## [Task instructions]
From the entries below, output the line with "BMW 3 SERIES" and each following line up to and including the line with "Not all Makefile based projects provide an", exactly as written.
• • • • •
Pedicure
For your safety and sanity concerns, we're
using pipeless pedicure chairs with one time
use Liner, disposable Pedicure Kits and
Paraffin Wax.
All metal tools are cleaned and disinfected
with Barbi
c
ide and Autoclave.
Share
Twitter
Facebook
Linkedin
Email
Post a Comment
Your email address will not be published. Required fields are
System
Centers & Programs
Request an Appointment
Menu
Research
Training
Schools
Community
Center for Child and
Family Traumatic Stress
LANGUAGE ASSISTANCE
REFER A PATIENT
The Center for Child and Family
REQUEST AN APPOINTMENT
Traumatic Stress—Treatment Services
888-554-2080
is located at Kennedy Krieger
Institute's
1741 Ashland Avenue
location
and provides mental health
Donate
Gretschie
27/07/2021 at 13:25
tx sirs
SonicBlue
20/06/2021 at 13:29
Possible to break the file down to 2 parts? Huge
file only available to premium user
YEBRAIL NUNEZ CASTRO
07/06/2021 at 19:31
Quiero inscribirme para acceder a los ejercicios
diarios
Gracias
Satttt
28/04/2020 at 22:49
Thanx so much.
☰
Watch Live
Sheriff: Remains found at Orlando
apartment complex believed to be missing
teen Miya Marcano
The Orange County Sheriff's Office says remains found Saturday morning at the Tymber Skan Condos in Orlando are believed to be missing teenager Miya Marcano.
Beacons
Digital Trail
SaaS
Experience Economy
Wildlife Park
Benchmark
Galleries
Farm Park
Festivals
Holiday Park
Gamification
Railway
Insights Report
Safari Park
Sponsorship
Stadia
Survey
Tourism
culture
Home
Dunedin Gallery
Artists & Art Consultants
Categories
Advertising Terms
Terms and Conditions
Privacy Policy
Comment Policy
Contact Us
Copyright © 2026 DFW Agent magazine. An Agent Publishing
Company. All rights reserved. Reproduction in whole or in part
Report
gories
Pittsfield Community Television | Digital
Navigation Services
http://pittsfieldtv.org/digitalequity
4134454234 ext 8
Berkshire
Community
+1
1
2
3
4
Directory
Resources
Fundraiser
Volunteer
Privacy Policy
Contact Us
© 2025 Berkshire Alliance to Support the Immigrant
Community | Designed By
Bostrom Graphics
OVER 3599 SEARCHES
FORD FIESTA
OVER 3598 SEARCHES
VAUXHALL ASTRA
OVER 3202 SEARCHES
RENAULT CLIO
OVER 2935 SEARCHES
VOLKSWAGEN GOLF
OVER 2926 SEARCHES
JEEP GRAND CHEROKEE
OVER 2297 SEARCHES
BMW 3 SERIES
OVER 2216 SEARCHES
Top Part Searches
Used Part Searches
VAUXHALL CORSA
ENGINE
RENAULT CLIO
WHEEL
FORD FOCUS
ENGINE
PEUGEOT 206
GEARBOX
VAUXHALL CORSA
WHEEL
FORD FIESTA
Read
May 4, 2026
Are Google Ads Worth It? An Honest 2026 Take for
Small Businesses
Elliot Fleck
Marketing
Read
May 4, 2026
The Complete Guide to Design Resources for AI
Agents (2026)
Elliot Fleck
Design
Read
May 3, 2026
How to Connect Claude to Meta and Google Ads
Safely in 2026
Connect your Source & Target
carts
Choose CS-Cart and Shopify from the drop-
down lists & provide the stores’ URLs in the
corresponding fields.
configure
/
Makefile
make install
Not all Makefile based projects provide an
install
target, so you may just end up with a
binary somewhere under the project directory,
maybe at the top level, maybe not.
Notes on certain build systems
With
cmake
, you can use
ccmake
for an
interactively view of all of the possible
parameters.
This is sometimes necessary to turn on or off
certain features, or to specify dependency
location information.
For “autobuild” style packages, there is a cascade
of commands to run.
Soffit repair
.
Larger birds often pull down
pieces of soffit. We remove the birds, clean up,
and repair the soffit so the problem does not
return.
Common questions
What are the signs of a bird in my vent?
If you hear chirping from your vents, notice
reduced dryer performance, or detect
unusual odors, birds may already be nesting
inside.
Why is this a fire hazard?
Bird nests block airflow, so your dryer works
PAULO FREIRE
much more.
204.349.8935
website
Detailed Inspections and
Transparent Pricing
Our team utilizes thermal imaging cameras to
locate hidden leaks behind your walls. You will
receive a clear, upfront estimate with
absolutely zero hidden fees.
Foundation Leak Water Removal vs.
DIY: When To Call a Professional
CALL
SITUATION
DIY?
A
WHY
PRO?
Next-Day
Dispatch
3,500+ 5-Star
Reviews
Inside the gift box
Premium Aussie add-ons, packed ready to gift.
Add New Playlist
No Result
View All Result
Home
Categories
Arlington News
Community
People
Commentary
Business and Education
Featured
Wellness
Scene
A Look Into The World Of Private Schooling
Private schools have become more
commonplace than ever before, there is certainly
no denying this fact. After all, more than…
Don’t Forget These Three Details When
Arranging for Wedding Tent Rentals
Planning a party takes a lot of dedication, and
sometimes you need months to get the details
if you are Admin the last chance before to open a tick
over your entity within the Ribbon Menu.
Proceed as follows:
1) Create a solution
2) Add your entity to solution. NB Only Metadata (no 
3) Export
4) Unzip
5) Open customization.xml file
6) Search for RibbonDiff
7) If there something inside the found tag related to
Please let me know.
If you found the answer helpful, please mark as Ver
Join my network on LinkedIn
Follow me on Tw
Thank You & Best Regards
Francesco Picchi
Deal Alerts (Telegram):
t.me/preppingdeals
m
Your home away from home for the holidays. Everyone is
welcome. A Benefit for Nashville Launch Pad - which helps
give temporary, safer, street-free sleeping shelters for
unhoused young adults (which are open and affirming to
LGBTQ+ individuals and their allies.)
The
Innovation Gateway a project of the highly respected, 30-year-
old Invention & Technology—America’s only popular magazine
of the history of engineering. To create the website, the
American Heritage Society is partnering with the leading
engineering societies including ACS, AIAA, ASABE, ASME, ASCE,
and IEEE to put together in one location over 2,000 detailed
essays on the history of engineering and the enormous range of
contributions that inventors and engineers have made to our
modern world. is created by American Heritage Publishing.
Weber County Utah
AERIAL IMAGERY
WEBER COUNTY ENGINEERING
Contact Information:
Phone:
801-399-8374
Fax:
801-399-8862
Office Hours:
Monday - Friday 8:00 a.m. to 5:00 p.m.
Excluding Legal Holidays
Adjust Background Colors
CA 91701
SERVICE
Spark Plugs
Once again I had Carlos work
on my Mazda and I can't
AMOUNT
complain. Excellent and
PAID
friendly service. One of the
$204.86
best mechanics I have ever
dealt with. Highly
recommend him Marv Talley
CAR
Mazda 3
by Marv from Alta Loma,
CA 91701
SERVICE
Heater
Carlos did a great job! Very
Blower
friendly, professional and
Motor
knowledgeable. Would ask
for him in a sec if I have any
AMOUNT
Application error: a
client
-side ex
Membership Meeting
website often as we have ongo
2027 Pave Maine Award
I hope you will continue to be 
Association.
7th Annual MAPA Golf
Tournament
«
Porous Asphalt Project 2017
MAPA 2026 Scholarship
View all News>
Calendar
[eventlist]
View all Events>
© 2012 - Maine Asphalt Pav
• • • • •
## [Response to the exercise]
BMW 3 SERIES
OVER 2216 SEARCHES
Top Part Searches
Used Part Searches
VAUXHALL CORSA
ENGINE
RENAULT CLIO
WHEEL
FORD FOCUS
ENGINE
PEUGEOT 206
GEARBOX
VAUXHALL CORSA
WHEEL
FORD FIESTA
Read
May 4, 2026
Are Google Ads Worth It? An Honest 2026 Take for
Small Businesses
Elliot Fleck
Marketing
Read
May 4, 2026
The Complete Guide to Design Resources for AI
Agents (2026)
Elliot Fleck
Design
Read
May 3, 2026
How to Connect Claude to Meta and Google Ads
Safely in 2026
Connect your Source & Target
carts
Choose CS-Cart and Shopify from the drop-
down lists & provide the stores’ URLs in the
corresponding fields.
configure
/
Makefile
make install
Not all Makefile based projects provide an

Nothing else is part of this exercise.